RosettaThe name Rosetta has caught my attention recently with a lot of people seemingly talking about the Philadelphian post-hardcore crew. The fact that they got announced for UK Damnation festival no doubt boosted the chat but despite this album being their fourth they were completely new to me. With no other writers taking the reviewing challenge here Rosetta fell to me by default which is sometimes the way I like it as I have found a few gems this way. Looking at the track list I noted their preponderance for naming every song twice and saw that the album was certainly not going to be a short one running over an hour in length.
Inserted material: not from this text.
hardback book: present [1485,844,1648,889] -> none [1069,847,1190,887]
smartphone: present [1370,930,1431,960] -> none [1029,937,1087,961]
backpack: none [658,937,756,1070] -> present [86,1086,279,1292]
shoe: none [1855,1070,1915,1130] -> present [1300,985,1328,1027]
The rather epic opener Ryu/Tradition shows the two sides of the band, merging a long flowing shoe-gaze, Indie guitar canvas that is going to be considered either mesmerising or monotonous to the listener and bursts of massive chest-beating distempered and indignant vocal roars from singer Michael Armine. Both forms combine well together and the music flows between shades of light and dark well here. Sure it goes on for ages with the track running at over 10 minutes but it did the job of drawing me in well and kept my attention levels throughout, but the question is if it could continue to do so over the whole album? This was an experiment I took up on both home equipment and out and about on headphones. One thing that is definitely advantageous is playing this one loud and shutting out the outside world as it both calms and rages away. Somehow I managed not to walk under a bus

A bit of digging beneath the layers shows that the song-titles are taken from the book Sword And Brush by David Lowry. It’s to do with clarity in martial arts and again shows sides of disparity much like the music itself as practicing can take in everything from flower arranging to close combat. The two musical forms combine brilliantly on ‘In And Yo / Dualities Of The Way’ with the music taking on a post-punk fervour which takes in the likes of everything from Joy Division and The Cure and beyond into the anger of thick chugging bass and heavy drum pummelling. As for the vocals, well they generally don’t do subtle, there are no clean and harmonic croons here, just rough and violent roars.

Hadoko / Compassion is very compassionate if you want to take a breather around the half way mark being a fragmentary instrumental part that is the calmest and most (zen) tranquil part of the album. It also is that exception to the rule and does have some clean and fragrant vocals. I am not sure they are provided by the same singer though.  Naturally it is followed by the shortest and most violent part as the next song is designed to level and flatten all in its wake.

I have to err on the side of caution here and although I have generally enjoyed the album it is a case that they have perhaps overstated it all. The album basically finishes with a couple of instrumentals totalling an extra quarter of an hour and although the closer which builds up into a swirl of strange and sinister noises makes some sense the penultimate track could prove more than necessary, hell one if it’s two titles is ‘Emptiness’ and by now I have had my fill here in spades.

That aside despite at times numbing the senses ‘The Anaesthete’ is a good album and one that I can imagine witnessing tracks live with a running time of a no time to waste 40 mins odd being quite dynamic; something that I will hopefully be catching at Damnation in a couple of weeks.